PZ Cussons lowers expectations following challenging trading period

PZ Cussons has admitted that trading remains challenging due to higher raw material costs, and tough markets in Europe due to UK input costs, and in Nigeria due to the ongoing elections, and has lowered its expectations for the financial year.

The British soap and shampoo maker announced the challenging remainder to the year, following results for its January 26-April 13 period, and the expected disruption in trading until the end of its financial year on May 31.

“Given our concerns over European consumer markets and the short term impact on Nigerian trading we maintain our Hold recommendation and lower our price target from 365p to 345p,” PZ Cussons concluded.

However, PZ Cussons did announce that it expects Asia and Nigeria to contribute to growth in what looks like an encouraging next financial year.

Disruptions to trading for FY2011

“In light of the temporary disruption to trading in Nigeria and the ongoing challenges of weak European consumer markets and higher input costs we feel it prudent to reduce our EBITA forecasts for Europe by £2m in both FY 2011 and FY 2012 and in Africa by £3m in FY 2011 and by £1m FY 2012,” the company said in a statement.

The personal care company explained the consumer environment in the UK remains challenging due to ongoing high levels of both promotional activity and input costs, particularly within the mass market segments of shower gels and handwash.

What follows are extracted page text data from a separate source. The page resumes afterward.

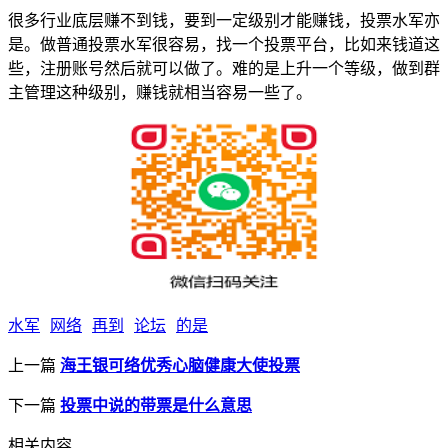
很多行业底层赚不到钱，要到一定级别才能赚钱，投票水军亦
是。做普通投票水军很容易，找一个投票平台，比如来钱道这
些，注册账号然后就可以做了。难的是上升一个等级，做到群
主管理这种级别，赚钱就相当容易一些了。
水军
网络
再到
论坛
的是
上一篇
海王银可络优秀心脑健康大使投票
下一篇
投票中说的带票是什么意思
相关内容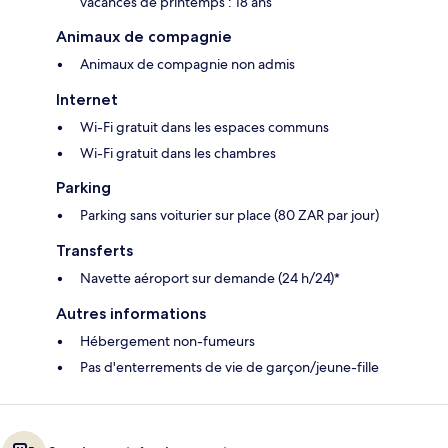
vacances de printemps : 18 ans
Animaux de compagnie
Animaux de compagnie non admis
Internet
Wi-Fi gratuit dans les espaces communs
Wi-Fi gratuit dans les chambres
Parking
Parking sans voiturier sur place (80 ZAR par jour)
Transferts
Navette aéroport sur demande (24 h/24)*
Autres informations
Hébergement non-fumeurs
Pas d'enterrements de vie de garçon/jeune-fille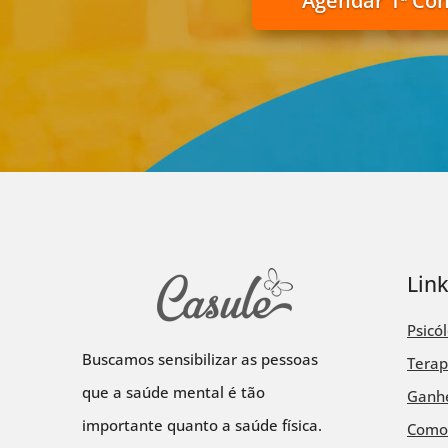
Agendar 1ª Co
Lin
Psicó
Buscamos sensibilizar as pessoas
Terap
que a saúde mental é tão
Ganhe
importante quanto a saúde física.
Como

Nigeria is usually a strong market for PZ Cussons, and it explained that the disruption to trading due to the elections has been exacerbated by a delay in the start of the process.

Given that this is peak trading season in Nigeria, the disruption creates a disproportionate impact on sales, although PZ Cussons view this as a temporary situation and highlights that underlying trading in Nigeria seems to be improving as consumer concerns ease.

Encouraging outlook for next year

The UK-based firm expects normal trading conditions to resume in due course after the completion of the elections, barring any surprises.

It also believes the beauty market in the UK to improve over time, with premium brands expected to deliver good growth in the next financial year.

Also expected to deliver growth in FY2012 is Asia, where performance remains strong and in particular in Indonesia, where the re-launch of Cussons Baby is driving profitable growth but the company does highlight a tightening of the consumer environment in Australia.